Das Weltwissen, so hieß es immer wieder, sei in den tollen digitalen Speichern total toll verfügbar. Wenn freilich niemand es abruft beziehungsweise die Denkersprache nicht versteht, dann kommen die Speicher einer gigantischen Schreddermaschine gleich.

 

Google vergißt alles! Es ist ein Trug zu glauben, Daten seien wichtig. Wichtig wäre Wissen. Wissen mag sich auf Daten berufen müssen, kann sich aber nur in menschlichen Gehirnen manifestieren (die KI-Trottel mögen mal eben die Klappe halten).

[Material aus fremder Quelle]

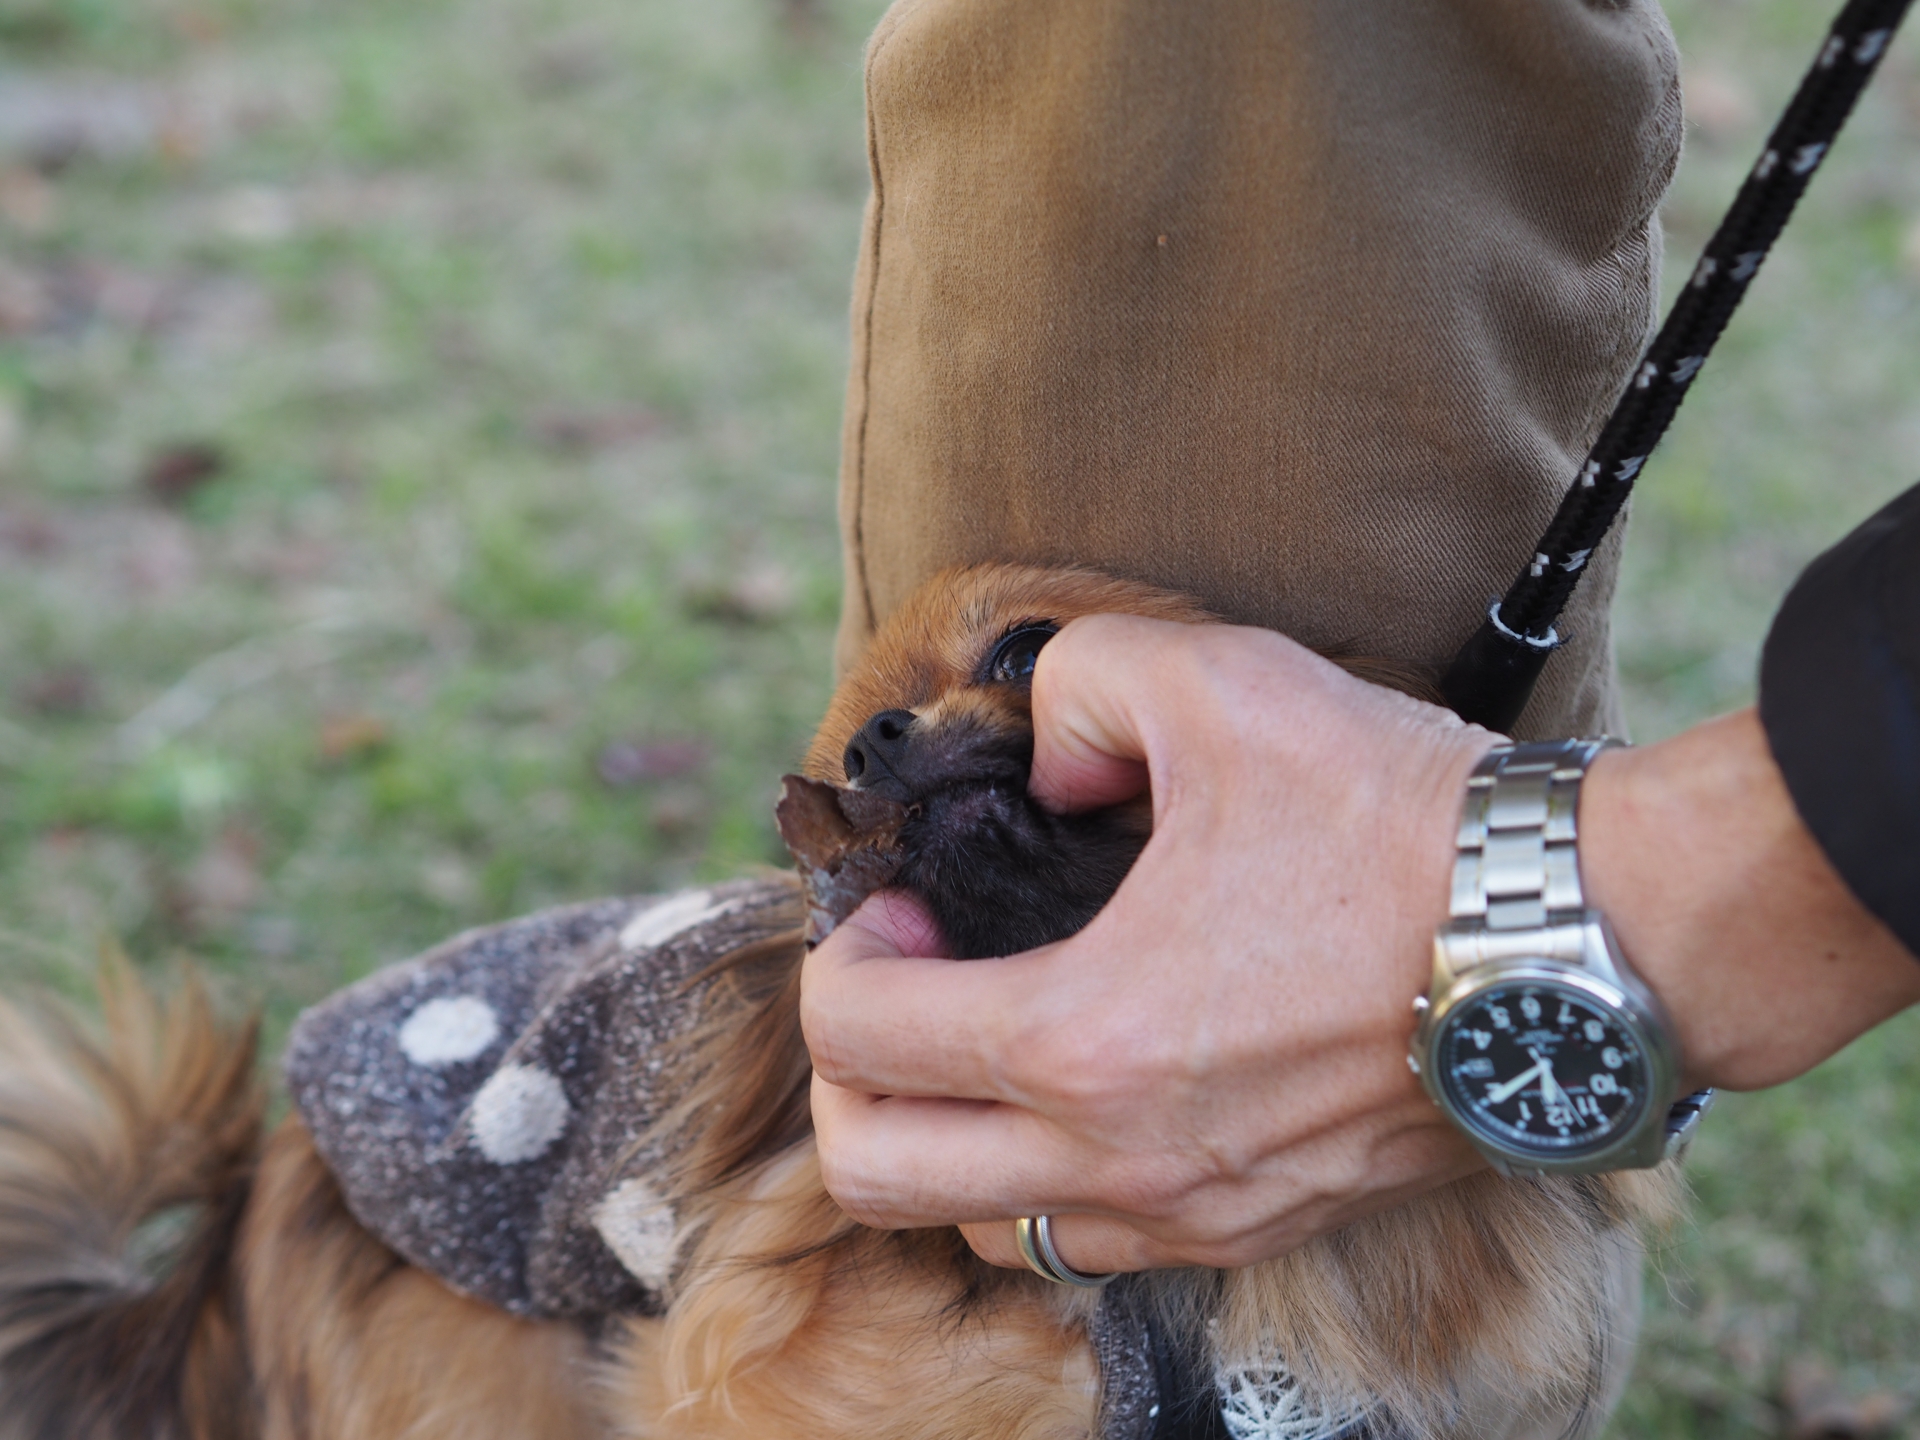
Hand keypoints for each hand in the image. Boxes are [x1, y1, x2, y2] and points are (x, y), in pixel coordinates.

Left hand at [801, 617, 1919, 1277]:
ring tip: (985, 1038)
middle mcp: (1120, 1160)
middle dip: (852, 1073)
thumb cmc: (1404, 824)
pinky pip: (1090, 1247)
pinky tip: (1087, 1090)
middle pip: (878, 1174)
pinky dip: (1041, 1181)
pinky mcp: (1259, 1229)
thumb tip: (1046, 762)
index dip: (845, 955)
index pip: (858, 1040)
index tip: (899, 903)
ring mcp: (1191, 1214)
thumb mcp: (1221, 686)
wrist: (1583, 941)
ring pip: (981, 1228)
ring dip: (942, 1137)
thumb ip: (1083, 688)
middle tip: (909, 978)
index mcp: (1081, 1041)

Wissen kann zu Weisheit führen (voll out), doch Weisheit wäre ein Ansatz dessen, was Weltliteratur, Wissenschaft und Philosophie hinterlassen sollte.

 

Aktuell sieht es gesellschaftlich so aus, als ob Pfade gelöscht und Spuren verwischt wurden. Dateiname ungültig. In solchen Situationen kann ein Backup helfen. Restverstand könnte man so ein Backup nennen und auch Menschlichkeit. Wenn es kein Backup gibt, bleibt leider nur die radikale Neuinstallation.

 

Ihr folgt die Schnullerphase. Dann: erst mal Sprechen lernen. Dann Lesen und Schreiben. Und wenn auf der Festplatte oder in Schriften noch Resthinweise des historischen Wissens verfügbar sind, kann das Denken einsetzen. Wenn das nicht der Fall ist, dürfte eine Einheitspartei mit Springer-Niveau am Ruder sein. Denn sie fördert kein Denken. Plattheit will platt machen. Das freilich kann durchaus Glückszustände bewirken, denn Stumpfsinn beflügelt.

 

Wer nun meckert, dass es blöde, ja dumm sei, gegen die dummen, von Banalmedien zu Dummheit erzogenen Normalbürger vorzugehen, weil die dann ja zurecht beleidigt erfolgreich Politik machen, dann sei gesagt: Schon richtig, lieber Wutbürger, dass du dich über Orientierungslosigkeit aufregst. Mußt dich halt schlau machen, wie alle anderen auch. Wir sitzen alle im selben Boot!